His innocence and purity are not naiveté. He sees the horror of sin far more clearly than you and I can. His innocence exists because, despite all of history’s insults towards Him, all of the evil which has infected and perverted His creation, even all of the temptations which He faced when He wore human flesh, he still remains powerfully uncompromising. There is no darkness in Him. He remains, and always will remain, unutterably Holy.

Humanity’s “eyes were opened” in Eden when we believed the lie and ate of the forbidden fruit. But our eyes were opened only to see how life appears when viewed by warped, depraved souls. Sin is like a psychedelic drug. It enables people to see distortions we could not see before, but it also blinds us to truth, renders us useless, and at the same time convinces us that we’ve entered a higher plane.

When humans “lose our innocence,” it is not because we have seen sin, but because when we are exposed to sin, we feel the dormant sin in our own hearts stirring to life. We are drawn, even by that which horrifies us. We are deceived and lured toward our own destruction. We’ve discovered the part of ourselves that falls for the lie every time. And we tend to congratulate ourselves for making this discovery. We’re not children anymore!

God is undeceived. His goodness, purity, and innocence are not things which shrink away from evil with a horrified shudder, crying “I can’t handle it!” He is not somehow our inferior. Instead, because of His goodness and innocence, he destroys evil with unquenchable fire.

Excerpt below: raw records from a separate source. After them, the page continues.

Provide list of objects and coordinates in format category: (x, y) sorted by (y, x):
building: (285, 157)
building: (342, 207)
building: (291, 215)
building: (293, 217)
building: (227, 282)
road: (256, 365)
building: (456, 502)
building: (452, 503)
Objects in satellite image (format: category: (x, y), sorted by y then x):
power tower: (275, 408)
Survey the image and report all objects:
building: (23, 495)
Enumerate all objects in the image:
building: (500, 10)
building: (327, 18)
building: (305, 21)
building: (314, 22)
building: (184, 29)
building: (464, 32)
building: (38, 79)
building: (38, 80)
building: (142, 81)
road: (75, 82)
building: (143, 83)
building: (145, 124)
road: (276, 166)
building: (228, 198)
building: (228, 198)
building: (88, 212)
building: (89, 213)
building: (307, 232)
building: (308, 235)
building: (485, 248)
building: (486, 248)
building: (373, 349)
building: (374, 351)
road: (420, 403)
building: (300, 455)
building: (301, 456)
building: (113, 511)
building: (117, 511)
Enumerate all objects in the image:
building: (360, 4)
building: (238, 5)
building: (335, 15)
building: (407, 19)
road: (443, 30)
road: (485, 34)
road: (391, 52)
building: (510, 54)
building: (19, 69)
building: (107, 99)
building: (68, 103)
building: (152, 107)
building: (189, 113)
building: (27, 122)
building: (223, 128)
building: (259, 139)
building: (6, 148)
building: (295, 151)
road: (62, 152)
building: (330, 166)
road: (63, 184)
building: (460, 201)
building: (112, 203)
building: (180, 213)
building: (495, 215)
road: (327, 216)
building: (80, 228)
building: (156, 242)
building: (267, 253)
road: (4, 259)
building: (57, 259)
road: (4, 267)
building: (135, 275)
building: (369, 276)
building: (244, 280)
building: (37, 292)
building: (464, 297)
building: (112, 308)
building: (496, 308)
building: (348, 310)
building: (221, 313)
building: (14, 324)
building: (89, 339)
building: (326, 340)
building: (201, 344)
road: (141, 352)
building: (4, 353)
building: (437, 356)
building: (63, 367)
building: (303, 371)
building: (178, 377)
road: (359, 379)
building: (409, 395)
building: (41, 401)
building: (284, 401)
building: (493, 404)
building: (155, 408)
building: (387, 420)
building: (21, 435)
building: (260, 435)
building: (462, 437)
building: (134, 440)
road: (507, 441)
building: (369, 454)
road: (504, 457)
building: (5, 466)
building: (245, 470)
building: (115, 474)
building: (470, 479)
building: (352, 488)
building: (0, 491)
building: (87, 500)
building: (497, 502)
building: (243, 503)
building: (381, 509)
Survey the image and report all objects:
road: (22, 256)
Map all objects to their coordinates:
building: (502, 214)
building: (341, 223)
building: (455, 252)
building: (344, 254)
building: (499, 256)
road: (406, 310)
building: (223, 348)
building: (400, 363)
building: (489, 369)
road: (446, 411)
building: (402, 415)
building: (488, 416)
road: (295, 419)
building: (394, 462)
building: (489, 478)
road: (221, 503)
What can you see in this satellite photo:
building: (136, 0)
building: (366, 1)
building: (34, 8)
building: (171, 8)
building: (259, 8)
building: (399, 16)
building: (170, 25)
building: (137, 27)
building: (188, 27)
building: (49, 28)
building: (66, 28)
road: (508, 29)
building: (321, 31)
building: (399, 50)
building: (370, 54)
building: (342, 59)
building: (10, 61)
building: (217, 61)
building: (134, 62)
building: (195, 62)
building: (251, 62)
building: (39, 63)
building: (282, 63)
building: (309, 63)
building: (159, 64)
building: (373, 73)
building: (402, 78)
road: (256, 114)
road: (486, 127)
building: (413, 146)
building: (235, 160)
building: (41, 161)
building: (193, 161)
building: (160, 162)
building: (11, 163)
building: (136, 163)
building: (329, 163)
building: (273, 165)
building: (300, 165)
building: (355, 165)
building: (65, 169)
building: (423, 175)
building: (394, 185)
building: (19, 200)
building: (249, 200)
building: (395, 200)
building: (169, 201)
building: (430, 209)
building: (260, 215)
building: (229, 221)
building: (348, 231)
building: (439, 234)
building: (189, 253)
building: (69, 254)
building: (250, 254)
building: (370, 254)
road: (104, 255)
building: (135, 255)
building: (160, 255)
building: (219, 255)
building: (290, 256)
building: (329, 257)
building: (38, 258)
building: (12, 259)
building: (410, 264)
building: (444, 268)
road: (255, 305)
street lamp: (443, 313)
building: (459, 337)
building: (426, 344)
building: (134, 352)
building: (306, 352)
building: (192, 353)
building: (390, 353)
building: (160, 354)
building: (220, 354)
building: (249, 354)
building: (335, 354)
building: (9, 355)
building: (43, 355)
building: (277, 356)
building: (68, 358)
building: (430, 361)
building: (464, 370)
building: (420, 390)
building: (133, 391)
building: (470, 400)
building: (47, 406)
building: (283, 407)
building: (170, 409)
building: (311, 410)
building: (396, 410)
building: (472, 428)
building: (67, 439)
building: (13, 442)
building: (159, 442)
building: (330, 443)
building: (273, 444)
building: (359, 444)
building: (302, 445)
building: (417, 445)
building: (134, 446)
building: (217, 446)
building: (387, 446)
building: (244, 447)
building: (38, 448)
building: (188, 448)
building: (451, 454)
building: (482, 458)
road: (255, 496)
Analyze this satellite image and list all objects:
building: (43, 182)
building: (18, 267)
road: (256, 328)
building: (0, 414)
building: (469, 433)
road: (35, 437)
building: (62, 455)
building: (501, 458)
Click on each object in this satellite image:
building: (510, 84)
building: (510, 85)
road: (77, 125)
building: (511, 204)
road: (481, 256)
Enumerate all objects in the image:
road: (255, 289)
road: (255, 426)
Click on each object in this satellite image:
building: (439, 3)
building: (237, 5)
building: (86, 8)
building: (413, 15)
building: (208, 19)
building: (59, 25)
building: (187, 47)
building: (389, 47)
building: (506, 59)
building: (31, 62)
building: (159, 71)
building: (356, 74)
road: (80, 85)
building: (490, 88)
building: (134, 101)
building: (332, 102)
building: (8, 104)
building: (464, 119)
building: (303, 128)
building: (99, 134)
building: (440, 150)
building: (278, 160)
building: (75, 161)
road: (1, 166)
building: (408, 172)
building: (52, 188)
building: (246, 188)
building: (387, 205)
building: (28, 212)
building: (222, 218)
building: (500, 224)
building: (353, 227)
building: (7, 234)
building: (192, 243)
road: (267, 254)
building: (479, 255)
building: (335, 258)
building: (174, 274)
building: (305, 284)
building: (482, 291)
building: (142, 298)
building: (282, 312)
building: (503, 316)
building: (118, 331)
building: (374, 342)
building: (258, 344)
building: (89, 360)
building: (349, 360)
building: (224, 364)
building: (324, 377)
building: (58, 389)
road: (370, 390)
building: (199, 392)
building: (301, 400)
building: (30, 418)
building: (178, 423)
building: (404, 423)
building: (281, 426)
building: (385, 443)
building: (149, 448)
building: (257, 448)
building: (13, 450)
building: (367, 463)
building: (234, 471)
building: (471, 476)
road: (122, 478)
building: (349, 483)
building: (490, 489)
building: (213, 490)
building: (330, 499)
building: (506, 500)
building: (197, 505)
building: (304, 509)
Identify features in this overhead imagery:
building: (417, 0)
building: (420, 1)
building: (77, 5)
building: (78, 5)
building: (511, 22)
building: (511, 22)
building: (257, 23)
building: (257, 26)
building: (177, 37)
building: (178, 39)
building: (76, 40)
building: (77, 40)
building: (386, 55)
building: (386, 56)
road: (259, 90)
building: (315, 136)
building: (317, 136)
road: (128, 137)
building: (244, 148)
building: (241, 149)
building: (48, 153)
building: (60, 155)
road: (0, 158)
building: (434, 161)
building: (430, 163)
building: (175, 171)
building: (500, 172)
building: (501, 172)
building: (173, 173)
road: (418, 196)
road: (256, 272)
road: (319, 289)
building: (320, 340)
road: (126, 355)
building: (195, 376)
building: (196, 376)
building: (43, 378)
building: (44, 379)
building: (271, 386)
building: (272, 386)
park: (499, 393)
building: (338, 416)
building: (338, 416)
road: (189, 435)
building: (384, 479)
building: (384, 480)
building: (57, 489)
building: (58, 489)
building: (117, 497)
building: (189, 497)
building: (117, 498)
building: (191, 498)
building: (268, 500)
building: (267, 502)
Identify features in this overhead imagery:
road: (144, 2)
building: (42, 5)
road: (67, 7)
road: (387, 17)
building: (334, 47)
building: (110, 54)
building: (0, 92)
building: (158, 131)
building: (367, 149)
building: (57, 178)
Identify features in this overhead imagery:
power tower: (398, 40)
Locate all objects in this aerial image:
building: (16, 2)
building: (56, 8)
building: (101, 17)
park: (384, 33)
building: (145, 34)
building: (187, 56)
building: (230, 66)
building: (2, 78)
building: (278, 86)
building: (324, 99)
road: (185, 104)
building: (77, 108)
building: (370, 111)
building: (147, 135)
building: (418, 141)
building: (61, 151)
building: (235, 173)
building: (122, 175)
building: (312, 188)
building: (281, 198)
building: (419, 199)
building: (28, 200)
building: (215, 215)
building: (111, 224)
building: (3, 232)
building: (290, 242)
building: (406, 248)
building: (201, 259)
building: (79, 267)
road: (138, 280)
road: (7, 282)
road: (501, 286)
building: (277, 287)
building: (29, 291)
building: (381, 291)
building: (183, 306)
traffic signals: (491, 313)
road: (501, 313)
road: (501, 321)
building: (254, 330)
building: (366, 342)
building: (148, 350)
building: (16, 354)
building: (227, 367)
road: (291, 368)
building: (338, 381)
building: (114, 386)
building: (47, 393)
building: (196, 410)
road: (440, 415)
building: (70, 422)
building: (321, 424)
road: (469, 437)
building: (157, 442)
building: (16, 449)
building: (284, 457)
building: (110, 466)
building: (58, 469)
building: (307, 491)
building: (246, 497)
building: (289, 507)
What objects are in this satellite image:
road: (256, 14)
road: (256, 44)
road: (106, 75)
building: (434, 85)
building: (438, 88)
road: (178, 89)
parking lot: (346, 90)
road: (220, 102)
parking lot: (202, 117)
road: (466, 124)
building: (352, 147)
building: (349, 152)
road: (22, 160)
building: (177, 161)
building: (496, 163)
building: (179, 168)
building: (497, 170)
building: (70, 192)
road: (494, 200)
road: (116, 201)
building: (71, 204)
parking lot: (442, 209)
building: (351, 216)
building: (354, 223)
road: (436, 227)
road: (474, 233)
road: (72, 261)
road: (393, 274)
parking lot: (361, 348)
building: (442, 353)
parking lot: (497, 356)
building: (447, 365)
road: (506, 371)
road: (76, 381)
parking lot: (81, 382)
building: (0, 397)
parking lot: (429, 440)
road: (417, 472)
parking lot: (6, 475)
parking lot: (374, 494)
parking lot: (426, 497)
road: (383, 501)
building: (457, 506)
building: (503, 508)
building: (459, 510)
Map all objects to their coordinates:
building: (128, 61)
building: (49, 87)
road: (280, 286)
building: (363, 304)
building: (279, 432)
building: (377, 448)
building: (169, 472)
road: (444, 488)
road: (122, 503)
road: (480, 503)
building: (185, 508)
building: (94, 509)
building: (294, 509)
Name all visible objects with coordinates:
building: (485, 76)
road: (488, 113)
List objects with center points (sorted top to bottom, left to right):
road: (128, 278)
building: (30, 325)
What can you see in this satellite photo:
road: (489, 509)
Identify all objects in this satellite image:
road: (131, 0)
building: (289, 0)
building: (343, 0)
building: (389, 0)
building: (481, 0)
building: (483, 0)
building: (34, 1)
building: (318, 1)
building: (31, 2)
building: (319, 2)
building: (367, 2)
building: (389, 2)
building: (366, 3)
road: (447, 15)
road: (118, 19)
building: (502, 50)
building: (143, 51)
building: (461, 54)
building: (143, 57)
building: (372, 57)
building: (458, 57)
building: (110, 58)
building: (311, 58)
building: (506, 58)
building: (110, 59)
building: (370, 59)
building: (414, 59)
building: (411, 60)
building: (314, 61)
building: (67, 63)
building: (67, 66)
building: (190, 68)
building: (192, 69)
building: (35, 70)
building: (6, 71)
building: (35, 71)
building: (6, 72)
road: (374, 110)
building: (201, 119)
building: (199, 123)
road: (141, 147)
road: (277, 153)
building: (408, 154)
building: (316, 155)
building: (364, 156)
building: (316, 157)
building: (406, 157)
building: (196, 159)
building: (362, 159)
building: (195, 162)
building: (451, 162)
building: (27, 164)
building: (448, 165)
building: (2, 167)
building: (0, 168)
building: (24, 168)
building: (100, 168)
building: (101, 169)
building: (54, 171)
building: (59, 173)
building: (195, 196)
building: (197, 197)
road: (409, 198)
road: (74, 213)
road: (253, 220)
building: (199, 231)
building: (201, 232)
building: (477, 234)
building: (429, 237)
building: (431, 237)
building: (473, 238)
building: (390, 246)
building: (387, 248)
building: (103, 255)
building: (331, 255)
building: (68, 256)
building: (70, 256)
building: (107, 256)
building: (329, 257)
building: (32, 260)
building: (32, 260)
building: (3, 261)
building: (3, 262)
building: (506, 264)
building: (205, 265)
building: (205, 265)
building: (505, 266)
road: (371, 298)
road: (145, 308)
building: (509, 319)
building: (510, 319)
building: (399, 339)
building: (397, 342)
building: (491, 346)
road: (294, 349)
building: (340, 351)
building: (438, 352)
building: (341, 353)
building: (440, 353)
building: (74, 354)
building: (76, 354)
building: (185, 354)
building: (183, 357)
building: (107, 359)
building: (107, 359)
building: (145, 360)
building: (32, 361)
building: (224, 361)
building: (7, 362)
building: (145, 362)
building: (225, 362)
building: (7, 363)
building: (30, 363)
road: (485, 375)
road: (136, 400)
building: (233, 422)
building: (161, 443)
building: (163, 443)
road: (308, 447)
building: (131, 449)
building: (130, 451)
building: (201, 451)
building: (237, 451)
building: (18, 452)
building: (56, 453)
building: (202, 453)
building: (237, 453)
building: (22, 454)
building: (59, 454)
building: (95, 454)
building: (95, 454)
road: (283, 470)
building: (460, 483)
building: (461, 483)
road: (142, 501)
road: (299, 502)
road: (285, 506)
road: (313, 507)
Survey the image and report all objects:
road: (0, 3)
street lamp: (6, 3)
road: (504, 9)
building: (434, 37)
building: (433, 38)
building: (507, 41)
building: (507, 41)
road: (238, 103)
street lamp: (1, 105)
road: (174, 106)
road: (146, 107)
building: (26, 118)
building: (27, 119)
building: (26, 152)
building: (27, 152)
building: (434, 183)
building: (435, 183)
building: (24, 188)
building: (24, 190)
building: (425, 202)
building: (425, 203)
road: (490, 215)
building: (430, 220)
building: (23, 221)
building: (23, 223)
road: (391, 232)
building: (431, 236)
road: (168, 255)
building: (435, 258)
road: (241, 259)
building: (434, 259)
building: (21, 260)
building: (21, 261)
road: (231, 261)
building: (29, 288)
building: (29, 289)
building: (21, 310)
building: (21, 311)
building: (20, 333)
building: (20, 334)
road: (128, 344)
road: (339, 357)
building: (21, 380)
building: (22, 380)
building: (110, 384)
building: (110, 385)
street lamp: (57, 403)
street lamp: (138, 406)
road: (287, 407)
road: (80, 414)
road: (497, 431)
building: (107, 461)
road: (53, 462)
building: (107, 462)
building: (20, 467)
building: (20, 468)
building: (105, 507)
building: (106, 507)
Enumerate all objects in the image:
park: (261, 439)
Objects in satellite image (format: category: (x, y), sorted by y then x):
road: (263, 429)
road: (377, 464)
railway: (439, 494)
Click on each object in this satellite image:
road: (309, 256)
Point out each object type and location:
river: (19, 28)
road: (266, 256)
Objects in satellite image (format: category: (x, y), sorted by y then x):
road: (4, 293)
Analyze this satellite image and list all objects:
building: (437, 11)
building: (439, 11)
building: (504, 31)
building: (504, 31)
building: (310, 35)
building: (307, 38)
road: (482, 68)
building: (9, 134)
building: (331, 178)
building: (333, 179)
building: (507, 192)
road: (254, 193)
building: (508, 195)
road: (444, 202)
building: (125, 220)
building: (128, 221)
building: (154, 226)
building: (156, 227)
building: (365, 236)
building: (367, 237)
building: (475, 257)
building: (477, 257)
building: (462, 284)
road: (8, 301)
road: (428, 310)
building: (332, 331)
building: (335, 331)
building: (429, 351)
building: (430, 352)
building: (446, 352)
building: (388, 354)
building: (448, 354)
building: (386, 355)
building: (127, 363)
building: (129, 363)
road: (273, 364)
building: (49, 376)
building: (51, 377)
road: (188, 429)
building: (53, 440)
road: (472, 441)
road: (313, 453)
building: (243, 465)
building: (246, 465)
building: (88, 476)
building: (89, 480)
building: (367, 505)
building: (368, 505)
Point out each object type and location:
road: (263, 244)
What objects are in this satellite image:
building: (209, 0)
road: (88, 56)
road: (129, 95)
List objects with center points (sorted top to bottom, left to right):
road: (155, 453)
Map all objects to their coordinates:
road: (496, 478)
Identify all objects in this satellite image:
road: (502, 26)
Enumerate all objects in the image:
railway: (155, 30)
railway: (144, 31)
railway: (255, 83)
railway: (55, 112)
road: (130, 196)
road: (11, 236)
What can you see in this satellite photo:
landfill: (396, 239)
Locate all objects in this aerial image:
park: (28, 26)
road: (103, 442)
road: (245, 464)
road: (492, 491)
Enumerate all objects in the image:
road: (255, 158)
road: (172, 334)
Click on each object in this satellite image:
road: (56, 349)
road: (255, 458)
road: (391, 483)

Yes, mercy is part of God’s goodness, and it’s flowing right now with unfathomable generosity. But justice is also a vital part of goodness, and the day is coming when justice will decisively act against sin. Justice and mercy are but two sides of the same “coin” of God’s goodness, and to reject one side is to reject both.

God’s goodness offers merciful forgiveness to sinners now, and God’s goodness will one day withdraw that offer from those who reject it, and will render the goodness of retributive justice in its place. Will you be one who received His mercy by repenting of sin and turning to Him as your life, your joy, your all? Or will you be one who treasured your sinful “sophistication” and despised His goodness?

It will depend on your view of sin, and your view of His goodness. I pray that, in considering His goodness, you will find yourself hating the sin that would separate you from His kindness and mercy.

Or do you despise the riches of His kindness, restraint, and patience, not recognizing that God's kindness is intended to lead you to repentance?
Rom 2:4 (HCSB)


karin said...

Oh that we would realize that it is God's kindness that leads us toward repentance! This needs to be read daily and allowed to sink in deep! Thanks!

Sherri Ward said...

Very well thought out and shared, Betsy. This is simply excellent!

Sharlyn Guthrie said...

I think that many have a hard time believing with more than lip service that God is truly good. Having experienced the hurt and pain of this fallen world, their anger is misplaced toward God. You are so right that we need to come to a good understanding of God's goodness, kindness, and mercy. Excellent insights!

elaine @ peace for the journey said...

I've never really thought about considering my sin in light of his goodness. Indeed, the two cannot co-exist. The chasm between them is vast ... so vast that only the bridge of Calvary was long, wide, high, and deep enough to cover the extreme.

God's goodness sustains my very breath in this moment. I feel so blessed to have it to hold ... this moment and the others that follow.

Blessings to you this day, friend. May the favor and presence of our Lord be your portion as you go.


Avalon said...

Excellent insight, Betsty, as always. Definitely some thoughts to contemplate. I like how you referred to our view of sin as "sophistication," and that sin is like psychedelic drugs. Even though you've never tried them, you hit the nail right on the head.